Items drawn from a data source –
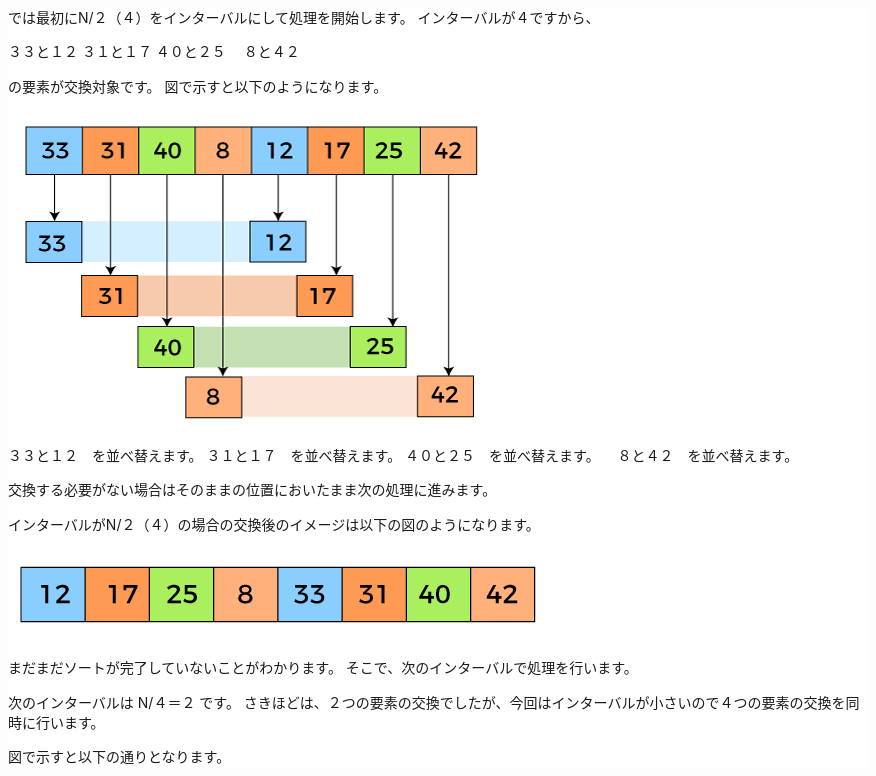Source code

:
では最初にN/２（４）をインターバルにして処理を開始します。
インターバルが４ですから、

３３と１２
３１と１７
４０と２５
　８と４２

の要素が交換対象です。
図で示すと以下のようになります。

![シェルソート](shell-sort-algorithm2.png)


３３と１２　を並べ替えます。
３１と１７　を並べ替えます。
４０と２５　を並べ替えます。
　８と４２　を並べ替えます。

交換する必要がない場合はそのままの位置においたまま次の処理に進みます。


インターバルがN/２（４）の場合の交換後のイメージは以下の図のようになります。

![シェルソート](shell-sort-algorithm3.png)


まだまだソートが完了していないことがわかります。
そこで、次のインターバルで処理を行います。

次のインターバルは N/４＝２ です。
さきほどは、２つの要素の交換でしたが、今回はインターバルが小さいので４つの要素の交換を同時に行います。

図で示すと以下の通りとなります。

Exercise prompt –
Starting at the line that contains "まだまだソートが完了していないことがわかります。" and running through the last line of the rows, arrange each line as one string in a JSON list, omitting blank lines.

Answer to this problem –
[
  "まだまだソートが完了していないことがわかります。",
  "そこで、次のインターバルで処理を行います。",
  "次のインターバルは N/４＝２ です。",
  "さきほどは、２つの要素の交換でしたが、今回はインターバルが小さいので４つの要素の交換を同時に行います。",
  "図で示すと以下の通りとなります。"
]